JFrog, the company whose platform sits at the center of how enterprises move software artifacts from build to production, announced a new plugin for Claude Code on June 10. The integration connects JFrog's artifact management and security scanning capabilities directly into the AI coding agent, letting developers query package safety, trigger curation policies, and review license compliance without leaving a Claude Code session.

The plugin is available immediately to all Claude Code users with an existing JFrog Platform license. JFrog described the release as a first phase, with plans to expose deeper platform capabilities over time.

Bringing Governance Into the Coding Loop

Claude Code has grown into one of the primary ways enterprise developers write, review, and ship code. But that growth has outpaced the governance tooling around it. When an AI agent autonomously installs packages and manages build artifacts, it can pull in a vulnerable library, consume an unlicensed component, or generate binaries that have never passed through a security scan. JFrog's plugin targets that gap.

Through a set of Claude Code Skills, developers can instruct Claude to query the JFrog Platform for information on a specific artifact, trigger a security scan, or route a package through curation policies before a build continues. The instructions use plain English; no JFrog CLI syntax or API familiarity is required. That parity matters for teams where not every developer has deep platform expertise.

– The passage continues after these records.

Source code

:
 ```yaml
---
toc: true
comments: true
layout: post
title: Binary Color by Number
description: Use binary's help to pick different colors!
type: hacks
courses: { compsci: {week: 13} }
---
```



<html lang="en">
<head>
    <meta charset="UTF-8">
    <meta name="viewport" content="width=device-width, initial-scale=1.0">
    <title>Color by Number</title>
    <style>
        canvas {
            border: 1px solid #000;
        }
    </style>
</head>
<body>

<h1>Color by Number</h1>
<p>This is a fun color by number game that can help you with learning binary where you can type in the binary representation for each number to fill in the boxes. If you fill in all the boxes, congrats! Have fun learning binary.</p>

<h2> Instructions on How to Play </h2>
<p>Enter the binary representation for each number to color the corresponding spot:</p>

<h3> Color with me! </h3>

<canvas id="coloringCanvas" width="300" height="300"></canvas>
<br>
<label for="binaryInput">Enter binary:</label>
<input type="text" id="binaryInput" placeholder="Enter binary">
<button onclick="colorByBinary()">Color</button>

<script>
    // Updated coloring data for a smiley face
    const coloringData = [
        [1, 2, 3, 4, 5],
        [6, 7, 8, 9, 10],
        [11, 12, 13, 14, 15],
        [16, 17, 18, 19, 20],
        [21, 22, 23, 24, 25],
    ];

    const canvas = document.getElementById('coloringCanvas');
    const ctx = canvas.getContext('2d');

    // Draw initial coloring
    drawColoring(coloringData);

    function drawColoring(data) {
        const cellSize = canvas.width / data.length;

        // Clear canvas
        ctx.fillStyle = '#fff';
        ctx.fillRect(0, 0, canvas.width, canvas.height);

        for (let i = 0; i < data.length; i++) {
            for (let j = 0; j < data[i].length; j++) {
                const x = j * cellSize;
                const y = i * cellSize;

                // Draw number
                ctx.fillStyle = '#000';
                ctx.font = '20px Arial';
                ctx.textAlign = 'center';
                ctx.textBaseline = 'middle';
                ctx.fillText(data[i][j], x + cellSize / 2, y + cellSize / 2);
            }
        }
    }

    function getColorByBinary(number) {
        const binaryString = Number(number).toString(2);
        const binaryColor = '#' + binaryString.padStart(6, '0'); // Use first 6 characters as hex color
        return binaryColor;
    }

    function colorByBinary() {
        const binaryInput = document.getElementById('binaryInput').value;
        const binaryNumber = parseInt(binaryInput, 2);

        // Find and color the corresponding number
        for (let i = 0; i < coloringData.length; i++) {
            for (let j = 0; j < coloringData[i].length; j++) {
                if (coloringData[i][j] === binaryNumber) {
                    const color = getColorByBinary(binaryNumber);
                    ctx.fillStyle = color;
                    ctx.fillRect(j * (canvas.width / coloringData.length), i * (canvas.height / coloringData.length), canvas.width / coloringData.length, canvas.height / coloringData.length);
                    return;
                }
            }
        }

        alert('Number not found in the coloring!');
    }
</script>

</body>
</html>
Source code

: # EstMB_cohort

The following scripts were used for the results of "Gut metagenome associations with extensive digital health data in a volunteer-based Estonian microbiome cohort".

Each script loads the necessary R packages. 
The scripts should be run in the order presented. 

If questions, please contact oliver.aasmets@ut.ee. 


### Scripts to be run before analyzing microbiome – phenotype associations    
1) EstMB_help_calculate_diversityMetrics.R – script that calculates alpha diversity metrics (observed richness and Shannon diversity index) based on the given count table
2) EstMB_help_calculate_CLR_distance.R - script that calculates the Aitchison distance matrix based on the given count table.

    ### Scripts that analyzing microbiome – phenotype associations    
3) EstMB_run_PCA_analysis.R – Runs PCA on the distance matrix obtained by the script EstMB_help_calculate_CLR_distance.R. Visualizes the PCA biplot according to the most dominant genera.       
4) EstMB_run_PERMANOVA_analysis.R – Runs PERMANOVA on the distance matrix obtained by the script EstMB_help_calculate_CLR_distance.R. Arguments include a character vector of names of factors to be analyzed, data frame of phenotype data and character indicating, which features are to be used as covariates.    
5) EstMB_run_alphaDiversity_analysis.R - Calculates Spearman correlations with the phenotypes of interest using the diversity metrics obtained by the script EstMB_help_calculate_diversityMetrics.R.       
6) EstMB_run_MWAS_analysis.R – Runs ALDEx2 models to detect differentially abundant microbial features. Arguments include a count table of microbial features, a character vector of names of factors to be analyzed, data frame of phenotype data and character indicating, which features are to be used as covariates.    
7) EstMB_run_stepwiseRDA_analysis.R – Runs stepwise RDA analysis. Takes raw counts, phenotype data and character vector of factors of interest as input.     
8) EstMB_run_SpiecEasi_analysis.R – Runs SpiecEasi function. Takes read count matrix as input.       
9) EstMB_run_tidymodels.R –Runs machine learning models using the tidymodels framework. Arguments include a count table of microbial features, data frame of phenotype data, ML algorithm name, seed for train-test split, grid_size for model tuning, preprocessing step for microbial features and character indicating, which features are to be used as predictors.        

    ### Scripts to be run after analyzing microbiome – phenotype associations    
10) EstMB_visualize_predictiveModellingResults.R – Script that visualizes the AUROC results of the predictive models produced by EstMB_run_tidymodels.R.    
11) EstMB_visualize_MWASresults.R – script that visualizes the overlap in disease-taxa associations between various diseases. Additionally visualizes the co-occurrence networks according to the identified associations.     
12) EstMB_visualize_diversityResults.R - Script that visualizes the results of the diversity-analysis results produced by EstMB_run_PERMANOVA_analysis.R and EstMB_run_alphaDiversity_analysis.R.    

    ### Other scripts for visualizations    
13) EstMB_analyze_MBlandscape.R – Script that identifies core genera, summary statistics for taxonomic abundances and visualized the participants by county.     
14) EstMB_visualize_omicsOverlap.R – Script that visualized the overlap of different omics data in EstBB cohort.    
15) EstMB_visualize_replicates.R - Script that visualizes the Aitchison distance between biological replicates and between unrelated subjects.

JFrog Platform + Claude Code: Key Numbers

  • Artifacts under management18 billion+
  • Year-over-year artifact growth136%
  • Plugin availabilityImmediate, all Claude Code users
  • Key capabilitiesVulnerability scan, license check, curation policy
  • Supported package formatsnpm, PyPI, Maven, Go, Docker, and more

AI Agents Are Accelerating the Build Rate

The scale of the problem the plugin targets is visible in JFrog's own data. The JFrog Platform currently manages over 18 billion artifacts, up 136 percent year over year. The company attributes the surge primarily to AI coding agents generating and pulling packages at rates no human development team could match.

That pace creates new risk surfaces. A developer using Claude Code to scaffold a new backend service might accept dozens of package suggestions in a single conversation. Each one carries a potential supply chain exposure if it has not been validated against known vulnerability databases, checked for license compatibility, or cleared by the organization's internal curation rules. The traditional approach, checking packages manually before adding them to a lockfile, does not scale to the rate at which agents operate.

AI coding agents are driving a surge of binaries. The JFrog Platform plugin for Claude Code gives developers and their agents the ability to execute platform operations using natural language.JFrog press release, June 10, 2026

A Growing Security Layer Around Claude Code

JFrog's plugin arrives as a broader security ecosystem takes shape around Claude Code. Anthropic's own security guidance plugin reviews changes for vulnerabilities as they are written. The Wiz integration extends oversight to cloud environments and enterprise data. JFrog slots into the dependency layer: the part of the stack between what an agent writes and what actually runs in production.

Together, these tools reflect a shift in how enterprise teams approach AI coding. The conversation has moved from "can Claude Code ship features?" to "how do we ensure what it ships doesn't introduce risk?" The answer, increasingly, is a set of modular plugins that watch different parts of the pipeline independently, rather than a single monolithic security gate.

For enterprises that have standardized on JFrog for their build infrastructure, the plugin offers a path to keeping AI-generated artifacts inside the same governance framework that governs human-written code. That consistency is what compliance and security teams in regulated sectors have been asking for before they can approve agentic development at scale.

Audit Trails for the Agent Era

One underappreciated aspect of the integration is auditability. JFrog maintains detailed logs of which artifacts were pulled, when, and from which context. Extending that record-keeping to Claude Code sessions means organizations can, for the first time, trace a security incident back to a specific agent conversation. That traceability is a prerequisite for financial services and healthcare teams whose compliance frameworks require knowing exactly how a build was assembled.

JFrog said the current release covers the core use case: a developer asks Claude to check a package, and Claude queries the JFrog Platform in real time. Future phases will add multi-repo scanning, advanced security policy enforcement, and tighter integration with CI pipelines. The company has positioned the partnership with Anthropic as long-term, not a one-off integration announcement.

Whether other build-system vendors follow JFrog's lead is now a practical question. With Claude Code's share of enterprise development workflows expanding, integrating with it is becoming a requirement for any tool that wants to remain in the modern development pipeline. JFrog's move sets the model for what that kind of integration should look like, and for how Anthropic's push to dominate enterprise coding translates into real developer toolchains.